Problem 1: Use the color picker app from the colorspace package (colorspace::choose_color()) to create a qualitative color scale containing five colors. You will be using these colors in the next questions
# replace "#FFFFFF" with your own colors
colors <- c("#671E5A", "#155EF2", "#EC648F", "#D0D63B", "#FB3231")
swatchplot(colors)
Problem 2: We will be using this dataset
NCbirths <- read_csv("https://wilkelab.org/classes/SDS348/data_sets/NCbirths.csv")
## Rows: 1409 Columns: 10
## ── Column specification ────────────────────────────────────────────────────────
## Delimiter: ","
## dbl (10): Plural, Sex, MomAge, Weeks, Gained, Smoke, BirthWeightGm, Low, Pre...
##
## ℹ Use `spec()` to retrieve the full column specification for this data.
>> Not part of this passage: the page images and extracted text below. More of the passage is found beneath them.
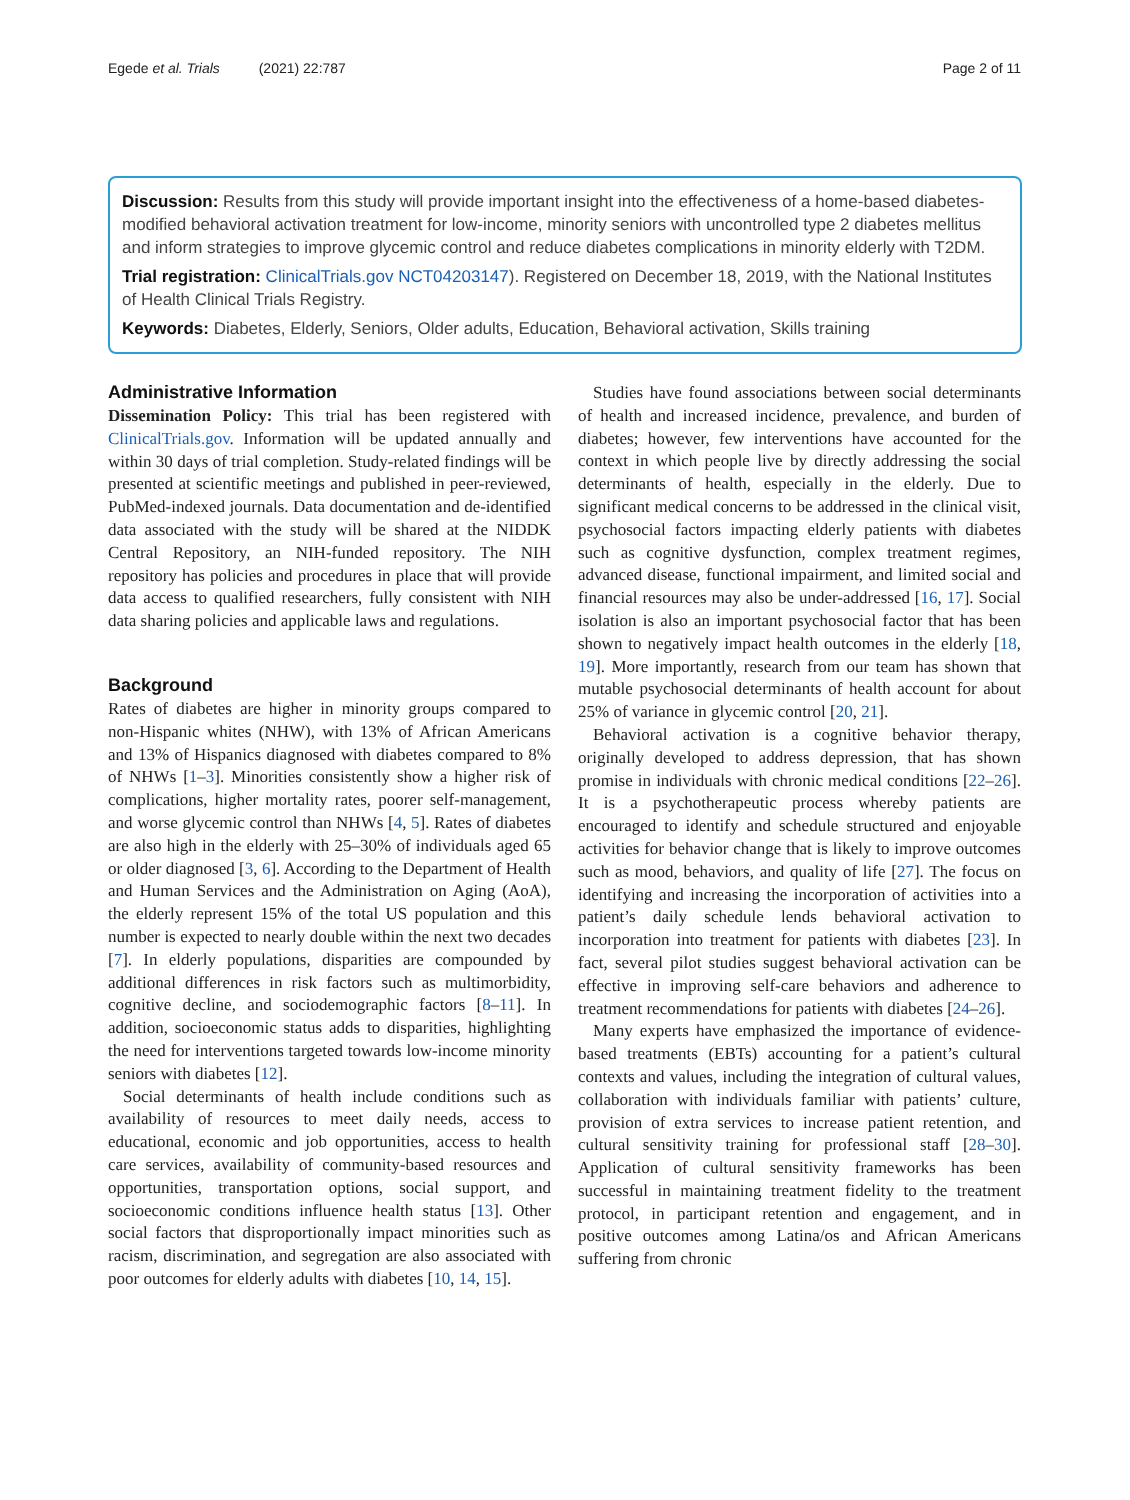Egede et al. Trials (2021) 22:787
Page 2 of 11
Discussion: Results from this study will provide important insight into the effectiveness of a home-based diabetes-modified behavioral activation treatment for low-income, minority seniors with uncontrolled type 2 diabetes mellitus and inform strategies to improve glycemic control and reduce diabetes complications in minority elderly with T2DM.
Trial registration: ClinicalTrials.gov NCT04203147). Registered on December 18, 2019, with the National Institutes of Health Clinical Trials Registry.
Keywords: Diabetes, Elderly, Seniors, Older adults, Education, Behavioral activation, Skills training
Administrative Information
Dissemination Policy: This trial has been registered with ClinicalTrials.gov. Information will be updated annually and within 30 days of trial completion. Study-related findings will be presented at scientific meetings and published in peer-reviewed, PubMed-indexed journals. Data documentation and de-identified data associated with the study will be shared at the NIDDK Central Repository, an NIH-funded repository. The NIH repository has policies and procedures in place that will provide data access to qualified researchers, fully consistent with NIH data sharing policies and applicable laws and regulations.
Background
Rates of diabetes are higher in minority groups compared to non-Hispanic whites (NHW), with 13% of African Americans and 13% of Hispanics diagnosed with diabetes compared to 8% of NHWs [1–3]. Minorities consistently show a higher risk of complications, higher mortality rates, poorer self-management, and worse glycemic control than NHWs [4, 5]. Rates of diabetes are also high in the elderly with 25–30% of individuals aged 65 or older diagnosed [3, 6]. According to the Department of Health and Human Services and the Administration on Aging (AoA), the elderly represent 15% of the total US population and this number is expected to nearly double within the next two decades [7]. In elderly populations, disparities are compounded by additional differences in risk factors such as multimorbidity, cognitive decline, and sociodemographic factors [8–11]. In addition, socioeconomic status adds to disparities, highlighting the need for interventions targeted towards low-income minority seniors with diabetes [12].
Social determinants of health include conditions such as availability of resources to meet daily needs, access to educational, economic and job opportunities, access to health care services, availability of community-based resources and opportunities, transportation options, social support, and socioeconomic conditions influence health status [13]. Other social factors that disproportionally impact minorities such as racism, discrimination, and segregation are also associated with poor outcomes for elderly adults with diabetes [10, 14, 15].
Studies have found associations between social determinants of health and increased incidence, prevalence, and burden of diabetes; however, few interventions have accounted for the context in which people live by directly addressing the social determinants of health, especially in the elderly. Due to significant medical concerns to be addressed in the clinical visit, psychosocial factors impacting elderly patients with diabetes such as cognitive dysfunction, complex treatment regimes, advanced disease, functional impairment, and limited social and financial resources may also be under-addressed [16, 17]. Social isolation is also an important psychosocial factor that has been shown to negatively impact health outcomes in the elderly [18, 19]. More importantly, research from our team has shown that mutable psychosocial determinants of health account for about 25% of variance in glycemic control [20, 21].
Behavioral activation is a cognitive behavior therapy, originally developed to address depression, that has shown promise in individuals with chronic medical conditions [22–26]. It is a psychotherapeutic process whereby patients are encouraged to identify and schedule structured and enjoyable activities for behavior change that is likely to improve outcomes such as mood, behaviors, and quality of life [27]. The focus on identifying and increasing the incorporation of activities into a patient’s daily schedule lends behavioral activation to incorporation into treatment for patients with diabetes [23]. In fact, several pilot studies suggest behavioral activation can be effective in improving self-care behaviors and adherence to treatment recommendations for patients with diabetes [24–26].
Many experts have emphasized the importance of evidence-based treatments (EBTs) accounting for a patient’s cultural contexts and values, including the integration of cultural values, collaboration with individuals familiar with patients’ culture, provision of extra services to increase patient retention, and cultural sensitivity training for professional staff [28–30]. Application of cultural sensitivity frameworks has been successful in maintaining treatment fidelity to the treatment protocol, in participant retention and engagement, and in positive outcomes among Latina/os and African Americans suffering from chronic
## ℹ Specify the column types or set `show_col_types = FALSE` to quiet this message.
head(NCbirths)
## # A tibble: 6 × 10
## Plural Sex MomAge Weeks Gained Smoke BirthWeightGm Low Premie Marital
## <dbl> <dbl> <dbl> <dbl> <dbl> <dbl> <dbl> <dbl> <dbl> <dbl>
## 1 1 1 32 40 38 0 3147. 0 0 0
## 2 1 2 32 37 34 0 3289. 0 0 0
## 3 1 1 27 39 12 0 3912. 0 0 0
## 4 1 1 27 39 15 0 3856. 0 0 0
## 5 1 1 25 39 32 0 3430. 0 0 0
## 6 1 1 28 43 32 0 3317. 0 0 0
Question: Is there a relationship between whether a mother smokes or not and her baby’s weight at birth?
To answer this question, you will plot the distribution of birth weight by smoking status, and we will also plot the number of mothers that are smokers and non-smokers, respectively.
Use a boxplot for the first part of the question and faceted bar plot for the second question part of the question.
Hints:
labels =
to provide explicit labels so ggplot2 doesn’t write 0 and 1. like:`scale_x_discrete(
name = "Mother",
labels = c("non-smoker", "smoker")
Use scale_fill_manual to fill the colors. Your
colors need to be two colors from the 5 colors you picked in problem
1.
For the second part with the bar plot, use
position = position_stack(reverse = TRUE) This will stack
in reverse order so singletons come first, then twins, then triplets.
Your colors should be the other three colors from the previously picked
colors in problem 1. Finally, facet by Smoke
geom_bar(
position = position_stack(reverse = TRUE)
Introduction: This data is being used to find the relationship between maternal smoking status and birth weight, using data from North Carolina births. The goal is to determine if smoking during pregnancy affects the weight of the baby at birth
Approach: To analyze this relationship, we will create a boxplot to compare the distribution of birth weights between smokers and non-smokers. We will also use a bar plot to see the count of smokers and non-smokers.
Analysis:
ggplot(NCbirths, aes(x = factor(Smoke), y = BirthWeightGm)) +
geom_boxplot(fill = c(colors[1], colors[2])) +
scale_x_discrete(name = "Mother", labels = c("Non-smoker", "Smoker")) +
labs(y = "Birth Weight in grams", title = "Relationship between Birth Weight and Smoking Status")
ggplot(NCbirths, aes(x = factor(Plural), fill = factor(Plural))) +
geom_bar(position = position_stack(reverse = TRUE)) +
scale_fill_manual(values = c(colors[3], colors[4], colors[5])) +
facet_wrap(~ factor(Smoke, labels = c("Non-smoker", "Smoker"))) +
labs(x = "Number of Babies (Singleton, Twin, Triplet)", y = "Count",
title = "Distribution of Births by Smoking Status and Plural Status")
Discussion: The boxplot reveals that non-smokers tend to have higher average birth weights compared to smokers which suggests that smoking during pregnancy may negatively impact birth weight and the overall health of the child. Additionally, the bar plot shows a higher number of non-smokers than smokers in the dataset, which provides further context, indicating that the general population in this study has a higher proportion of non-smokers.